Something is blocking me from remembering anything but those last two horrid months of the Husband’s suffering and his body’s final act. I want to remember all those other years, not just the cancer years. Those nine fucking long cancer years. And the night he died, in our home. No last words. A tracheostomy and a coma saw to that. He did mouth before leaving the hospital, a week before he died, “I’m so sad.” I said, “I’m so sad, too,” as I tried to be strong, and quickly wiped away the tears. But that didn’t seem to capture it all. Those grand last words and understanding between loved ones, like in all the movies, never happened. He just drifted away, voiceless, sad, without me knowing what he was thinking about.

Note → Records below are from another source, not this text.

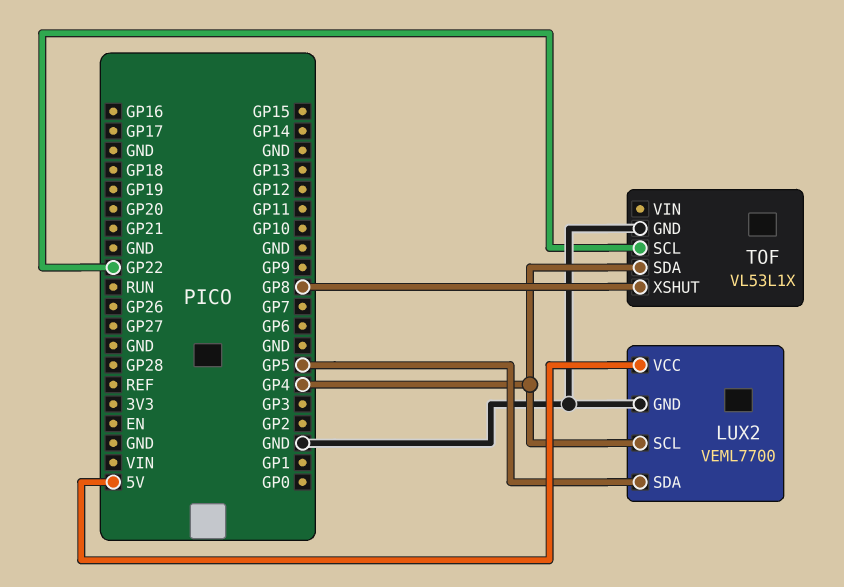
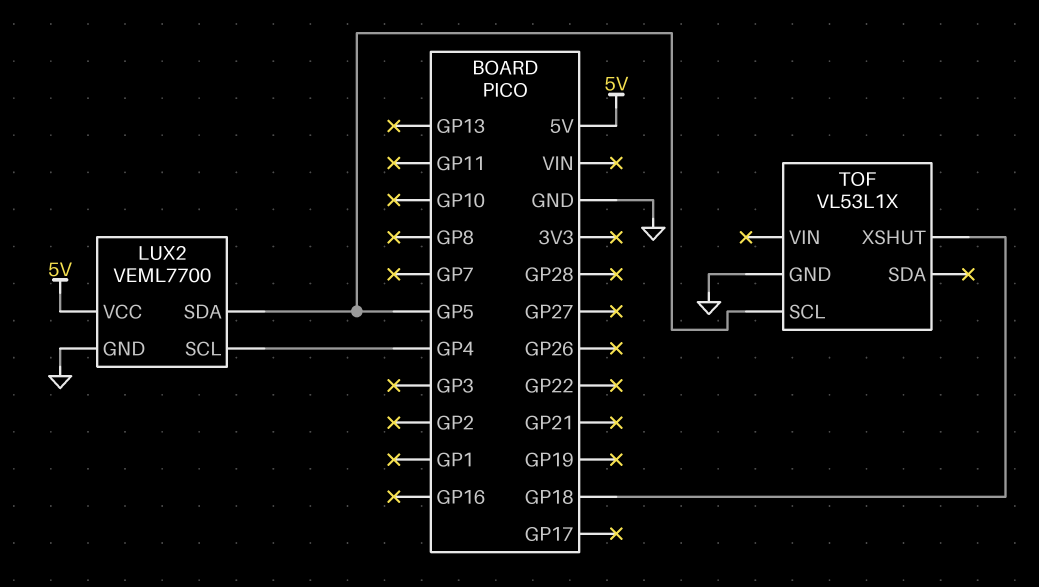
TOF pin SCL: GP22 -> GP5
TOF pin SDA: GP4 -> none
TOF pin XSHUT: GP8 -> GP18

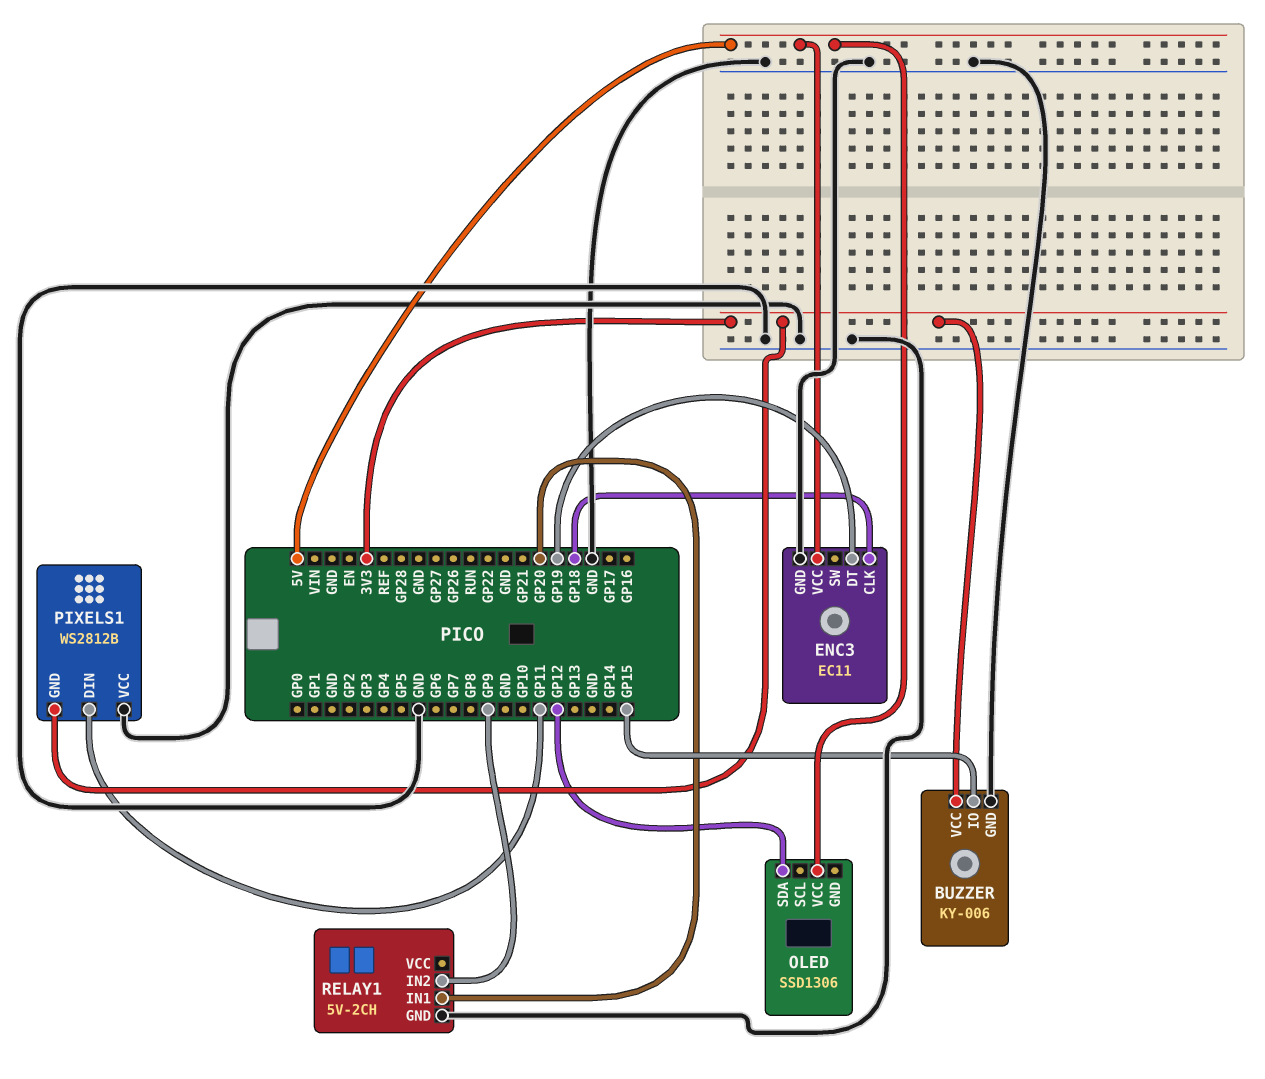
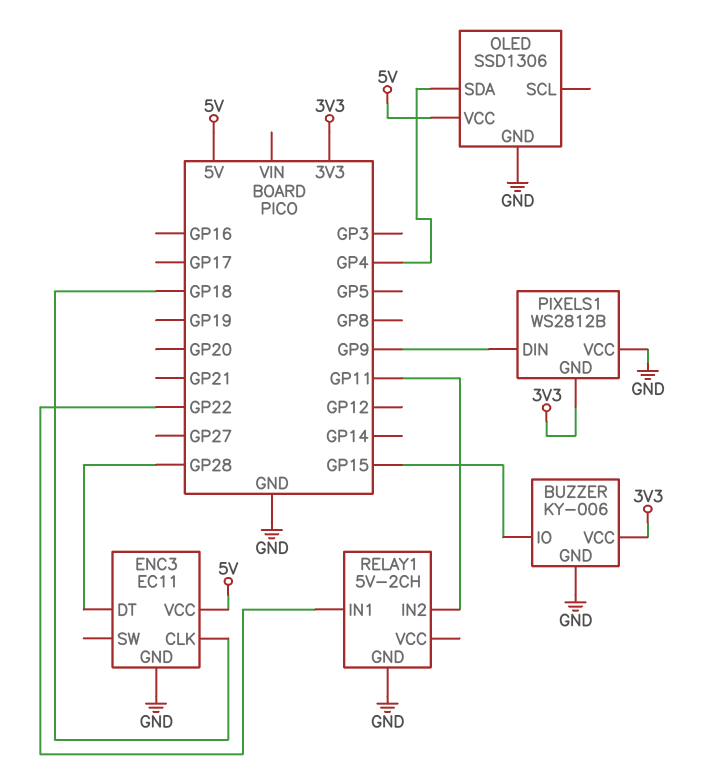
ENC3 pin DT: GP19 -> GP28
OLED pin GND: none -> GND
OLED pin SDA: GP12 -> GP4
PIXELS1 pin DIN: GP11 -> GP9
RELAY1 pin IN1: GP20 -> GP22
RELAY1 pin IN2: GP9 -> GP11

He tried to mouth words but his lips were so weak I couldn’t understand him most of the time. That lasted for about four days and then the coma started. I did catch, “Thank you,” and “I love you.” That’s all I got now.
And then a gift landed, attached to a comment on the Husband’s obituary page. A former work friend of his and his wife and two kids had attended one of our famous Christmas Eve family celebrations at our big house several years ago, and video-taped some of the craziness. Besides a large extended family, we always invited “orphans,” like our international friends away from home, or local friends not near their families or who just liked the joyous chaos of the Eve. There were always carols sung, by whoever was so inclined, but generally led by my sister who loves to lead such things. On this occasion she had written down all the words to Ave Maria on a white piece of cardboard for whoever was inspired to join the ad hoc choir. It ended up being two of my sisters, my Mom and the Husband. I clicked on the video link and, Bam, there he was on video, pre-cancer, his body not torn apart. There he was, laughing and pretend-acting like the conductor of the motley crew of singing elves. There he was, his real voice, which I hadn’t heard for nine years. There he was, the personality as it had been, before cancer changed his focus to staying alive during grueling treatments of radiation, chemo, tracheotomies, the feeding tube, the learning to speak, the never eating by mouth, the fucking suction machine. I have to stop. I just let the pain back in the room.
Even now as I write, the tears blur the screen I write on, the ache tightens my throat and head in a vice grip of hurt. The only thing that helps is just to noisily cry. No one else is here, so I do it alone. No one disturbed. Just me alone. If a tree falls in the forest and no one is there does it actually make a sound?
Yes, goddamnit it does.
P.S., promise I won’t go on and on about death in the future and depress the universe. There’s one less egg to fry. Now let’s find out who the hell I am by myself.